Text extract.
-----

Everyone talks about how much easier things get at 6 months and in a way I have found that with DS, he is far more cheerful generally & has such a cute cheeky little personality now which just lights me up.

But in a lot of other ways things have got worse - especially sleep. We definitely had a 4 month sleep regression but that only really impacted night sleep. Is there a 6 month regression though? Because for the last 3 weeks sleep has become a major battle during the day & at night.

We've gone from sleeping 8 hour stretches at 3 months to 5-6 hours at 4 months & now waking every 2 hours all night long.

And getting him to nap is so hard - he fights sleep & if he does give in, wakes after 20-30 mins. So I think he's probably majorly sleep deprived by nighttime (having had maybe 1-1.5 hours of daytime sleep).

Other info:
He is ebf. We did start solids a couple of days before sleep went haywire. That's going very slowly so he's probably only getting a spoon or two of solids per day.

He's never done the going to sleep drowsy but awake thing. He used to feed to sleep but when he stopped doing that during the day at about 3 months we eventually introduced a dummy as otherwise he'd cry himself to sleep (in our arms being rocked or walked in sling). He still needs to fall asleep with me lying next to him though as can't do it himself with the dummy.

He goes to sleep lying with me on bed & then I transfer to cot next to bed. Given he's awake so much at night now we co-sleep after the first wake up (safely). He generally feeds back to sleep at night (about 2-3 night feeds) and then needs dummy when he wakes from about 5am onwards.

Are we doing something glaringly wrong? Is this normal at 6 months? Because every book goes on about how babies should be consolidating sleep at this point confused

So sorry this is a huge essay, but I need to get it off my chest and hoping someone has some advice!

Any help appreciated!

FATEdestiny Sat 07-Oct-17 13:30:22

A sidecar cot sounds like the perfect solution for you. I would have done it from birth, but no reason not to start now.

A sidecar cot is a normal cot or cotbed with one side removed. Then wedge it uo to your bed. It's not a special product, just a normal full sized cot.

The idea is to then gradually teach baby to go to sleep in the cot with the dummy. But this a done via a route where you start off cuddling baby to sleep in the cot with the dummy. So, for example:

- start off physically cuddling close in the sidecar cot. Encircle baby with your bottom arm, head close to baby's so he can feel/hear you breathing, other hand on baby's chest. Shushing every now and again. Dumny Dummy reinserts as needed. But mostly just stay still, stay close, keep the dummy in and stay there until asleeasleep.

Extract yourself to your own bed once asleep. Repeat at any wake ups and daytime naps. Over time (like over several weeks/months) start reducing the intensity of the comforting needed.

- start moving towards head close to baby's, hand on chest but now not encircling baby. Still stay close until asleep, extract yourself once asleep.

- start moving towards just hand on chest and dummy reinserts for settling. But you stay lying on your bed right next to baby in cot until asleep.

- after a while, settle baby with hand on chest and dummy, then move your hand away and just lie on your bed facing baby when going to sleep. But stay until asleep and always be prepared to go back up the ladder of comfort if extra help is needed.

-----

Directions for this task.
Transcribe the forum post about infant sleep word for word, starting with "The idea is" and going on through "the comforting needed.".

Data block.
-----

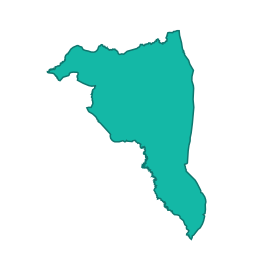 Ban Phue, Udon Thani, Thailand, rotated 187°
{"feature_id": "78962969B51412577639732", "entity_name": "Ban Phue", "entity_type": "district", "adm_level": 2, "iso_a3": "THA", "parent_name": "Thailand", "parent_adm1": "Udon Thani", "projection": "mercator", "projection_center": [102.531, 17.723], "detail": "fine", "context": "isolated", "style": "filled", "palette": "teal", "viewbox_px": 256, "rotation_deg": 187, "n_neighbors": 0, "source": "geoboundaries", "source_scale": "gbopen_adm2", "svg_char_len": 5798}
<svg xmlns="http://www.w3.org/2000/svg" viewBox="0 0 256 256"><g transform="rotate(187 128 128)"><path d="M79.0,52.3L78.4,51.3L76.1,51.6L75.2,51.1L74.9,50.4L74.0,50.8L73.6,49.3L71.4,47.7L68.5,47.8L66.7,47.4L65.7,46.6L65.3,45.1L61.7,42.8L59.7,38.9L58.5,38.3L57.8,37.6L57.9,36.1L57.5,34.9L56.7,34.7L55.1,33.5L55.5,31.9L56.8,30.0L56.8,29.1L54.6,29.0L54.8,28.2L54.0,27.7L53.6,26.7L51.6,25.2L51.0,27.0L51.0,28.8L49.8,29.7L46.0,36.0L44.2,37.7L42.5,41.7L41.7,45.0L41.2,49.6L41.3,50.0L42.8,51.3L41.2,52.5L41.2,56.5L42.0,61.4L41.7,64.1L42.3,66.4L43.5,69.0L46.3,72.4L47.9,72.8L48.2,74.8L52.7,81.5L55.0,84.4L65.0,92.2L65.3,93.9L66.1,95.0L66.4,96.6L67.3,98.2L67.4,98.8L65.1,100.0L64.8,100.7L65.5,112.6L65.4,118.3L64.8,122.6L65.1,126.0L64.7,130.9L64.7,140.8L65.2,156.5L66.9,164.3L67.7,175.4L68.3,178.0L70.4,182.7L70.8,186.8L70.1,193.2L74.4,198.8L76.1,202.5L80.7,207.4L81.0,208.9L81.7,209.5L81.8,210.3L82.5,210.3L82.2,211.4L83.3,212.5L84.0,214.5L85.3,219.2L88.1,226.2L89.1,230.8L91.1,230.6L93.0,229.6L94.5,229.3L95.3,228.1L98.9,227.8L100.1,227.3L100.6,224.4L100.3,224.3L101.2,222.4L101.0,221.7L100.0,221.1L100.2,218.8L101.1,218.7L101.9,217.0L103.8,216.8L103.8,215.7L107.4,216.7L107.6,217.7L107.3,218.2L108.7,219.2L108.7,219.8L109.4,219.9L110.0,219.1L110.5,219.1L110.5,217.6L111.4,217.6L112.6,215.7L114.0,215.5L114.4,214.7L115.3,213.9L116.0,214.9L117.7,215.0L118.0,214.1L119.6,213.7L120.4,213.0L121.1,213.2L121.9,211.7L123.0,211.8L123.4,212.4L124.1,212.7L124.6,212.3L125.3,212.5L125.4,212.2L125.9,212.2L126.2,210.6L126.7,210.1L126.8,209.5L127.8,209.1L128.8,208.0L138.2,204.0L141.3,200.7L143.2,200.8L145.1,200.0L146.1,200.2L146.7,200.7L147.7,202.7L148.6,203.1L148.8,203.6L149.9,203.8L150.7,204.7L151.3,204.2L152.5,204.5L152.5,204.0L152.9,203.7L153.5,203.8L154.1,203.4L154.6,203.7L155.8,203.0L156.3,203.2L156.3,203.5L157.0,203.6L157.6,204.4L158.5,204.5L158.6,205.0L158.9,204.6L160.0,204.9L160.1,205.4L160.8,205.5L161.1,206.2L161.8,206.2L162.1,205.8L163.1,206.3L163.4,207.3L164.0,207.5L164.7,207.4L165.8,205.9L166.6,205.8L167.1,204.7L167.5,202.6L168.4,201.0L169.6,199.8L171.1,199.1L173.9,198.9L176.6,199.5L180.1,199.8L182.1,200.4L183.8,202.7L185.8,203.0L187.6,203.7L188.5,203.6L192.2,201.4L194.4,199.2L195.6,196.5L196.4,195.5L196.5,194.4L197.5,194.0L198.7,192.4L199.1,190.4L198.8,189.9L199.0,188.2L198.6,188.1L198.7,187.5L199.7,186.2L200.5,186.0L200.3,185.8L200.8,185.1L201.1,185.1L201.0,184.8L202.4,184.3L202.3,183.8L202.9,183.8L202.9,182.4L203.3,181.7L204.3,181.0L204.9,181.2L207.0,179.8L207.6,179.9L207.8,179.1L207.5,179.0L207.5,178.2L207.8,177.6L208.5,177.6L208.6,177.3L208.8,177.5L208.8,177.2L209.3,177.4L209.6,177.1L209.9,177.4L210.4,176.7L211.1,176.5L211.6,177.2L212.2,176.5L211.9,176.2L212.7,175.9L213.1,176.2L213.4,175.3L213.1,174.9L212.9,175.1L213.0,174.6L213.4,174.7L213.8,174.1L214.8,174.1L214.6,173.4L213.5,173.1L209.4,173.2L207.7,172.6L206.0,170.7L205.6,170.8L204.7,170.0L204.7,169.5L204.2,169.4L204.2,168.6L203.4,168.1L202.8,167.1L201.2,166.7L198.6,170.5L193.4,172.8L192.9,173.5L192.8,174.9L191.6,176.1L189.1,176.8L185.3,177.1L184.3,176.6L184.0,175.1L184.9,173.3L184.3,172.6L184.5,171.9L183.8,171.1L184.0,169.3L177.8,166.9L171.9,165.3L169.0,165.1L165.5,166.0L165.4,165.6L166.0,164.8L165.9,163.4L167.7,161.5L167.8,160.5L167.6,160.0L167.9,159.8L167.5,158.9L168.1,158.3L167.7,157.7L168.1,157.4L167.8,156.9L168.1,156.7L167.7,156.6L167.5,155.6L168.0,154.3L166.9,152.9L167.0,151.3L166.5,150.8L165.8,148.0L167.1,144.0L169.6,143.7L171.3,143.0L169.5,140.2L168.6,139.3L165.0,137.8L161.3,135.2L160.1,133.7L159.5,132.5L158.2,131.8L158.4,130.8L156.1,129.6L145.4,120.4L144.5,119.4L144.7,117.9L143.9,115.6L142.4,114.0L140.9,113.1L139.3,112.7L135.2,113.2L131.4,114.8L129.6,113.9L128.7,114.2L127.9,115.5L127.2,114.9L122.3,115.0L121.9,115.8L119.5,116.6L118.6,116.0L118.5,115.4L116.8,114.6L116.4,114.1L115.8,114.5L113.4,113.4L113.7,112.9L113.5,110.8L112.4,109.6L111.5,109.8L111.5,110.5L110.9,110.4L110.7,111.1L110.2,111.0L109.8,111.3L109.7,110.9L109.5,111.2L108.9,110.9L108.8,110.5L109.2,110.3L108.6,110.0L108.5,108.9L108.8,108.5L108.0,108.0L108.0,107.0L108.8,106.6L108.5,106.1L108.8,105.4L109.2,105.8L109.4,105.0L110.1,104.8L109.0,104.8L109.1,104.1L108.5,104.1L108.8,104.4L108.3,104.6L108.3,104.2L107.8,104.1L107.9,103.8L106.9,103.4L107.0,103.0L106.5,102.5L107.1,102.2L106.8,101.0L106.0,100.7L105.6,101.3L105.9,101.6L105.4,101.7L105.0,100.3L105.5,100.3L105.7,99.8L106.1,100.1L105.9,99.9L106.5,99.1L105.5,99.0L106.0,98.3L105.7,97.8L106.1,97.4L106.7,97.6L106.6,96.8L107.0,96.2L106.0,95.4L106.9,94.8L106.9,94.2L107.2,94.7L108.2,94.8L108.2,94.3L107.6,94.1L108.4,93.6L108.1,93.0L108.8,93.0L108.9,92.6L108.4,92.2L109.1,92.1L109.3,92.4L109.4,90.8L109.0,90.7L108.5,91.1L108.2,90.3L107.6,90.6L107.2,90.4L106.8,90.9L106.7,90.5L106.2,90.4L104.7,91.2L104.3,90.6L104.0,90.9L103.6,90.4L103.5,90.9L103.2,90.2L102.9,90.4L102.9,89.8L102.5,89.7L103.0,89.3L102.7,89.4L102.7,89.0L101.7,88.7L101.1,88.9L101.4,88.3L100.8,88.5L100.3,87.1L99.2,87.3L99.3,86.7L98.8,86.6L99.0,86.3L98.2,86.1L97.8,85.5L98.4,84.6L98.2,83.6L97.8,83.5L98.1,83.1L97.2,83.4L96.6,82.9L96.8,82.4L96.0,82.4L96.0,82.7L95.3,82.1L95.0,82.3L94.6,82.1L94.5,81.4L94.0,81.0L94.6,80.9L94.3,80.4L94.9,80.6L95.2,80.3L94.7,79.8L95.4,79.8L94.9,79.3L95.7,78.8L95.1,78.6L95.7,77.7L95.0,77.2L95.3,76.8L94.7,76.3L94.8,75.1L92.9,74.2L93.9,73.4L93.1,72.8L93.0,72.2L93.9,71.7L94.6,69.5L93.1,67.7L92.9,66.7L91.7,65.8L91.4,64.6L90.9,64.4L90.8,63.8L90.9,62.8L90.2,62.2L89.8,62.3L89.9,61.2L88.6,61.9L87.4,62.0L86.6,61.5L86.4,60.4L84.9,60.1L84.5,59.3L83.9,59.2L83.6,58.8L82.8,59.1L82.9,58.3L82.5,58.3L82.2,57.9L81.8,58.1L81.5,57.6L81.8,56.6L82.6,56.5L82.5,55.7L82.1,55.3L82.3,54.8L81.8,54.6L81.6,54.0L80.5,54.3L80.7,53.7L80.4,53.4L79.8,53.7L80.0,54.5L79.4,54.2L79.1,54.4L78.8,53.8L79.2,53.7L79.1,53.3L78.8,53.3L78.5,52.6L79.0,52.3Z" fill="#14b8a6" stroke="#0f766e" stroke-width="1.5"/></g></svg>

-----

Complete output.
The idea is to then gradually teach baby to go to sleep in the cot with the dummy. But this a done via a route where you start off cuddling baby to sleep in the cot with the dummy. So, for example:

- start off physically cuddling close in the sidecar cot. Encircle baby with your bottom arm, head close to baby's so he can feel/hear you breathing, other hand on baby's chest. Shushing every now and again. Dumny Dummy reinserts as needed. But mostly just stay still, stay close, keep the dummy in and stay there until asleeasleep.

Extract yourself to your own bed once asleep. Repeat at any wake ups and daytime naps. Over time (like over several weeks/months) start reducing the intensity of the comforting needed.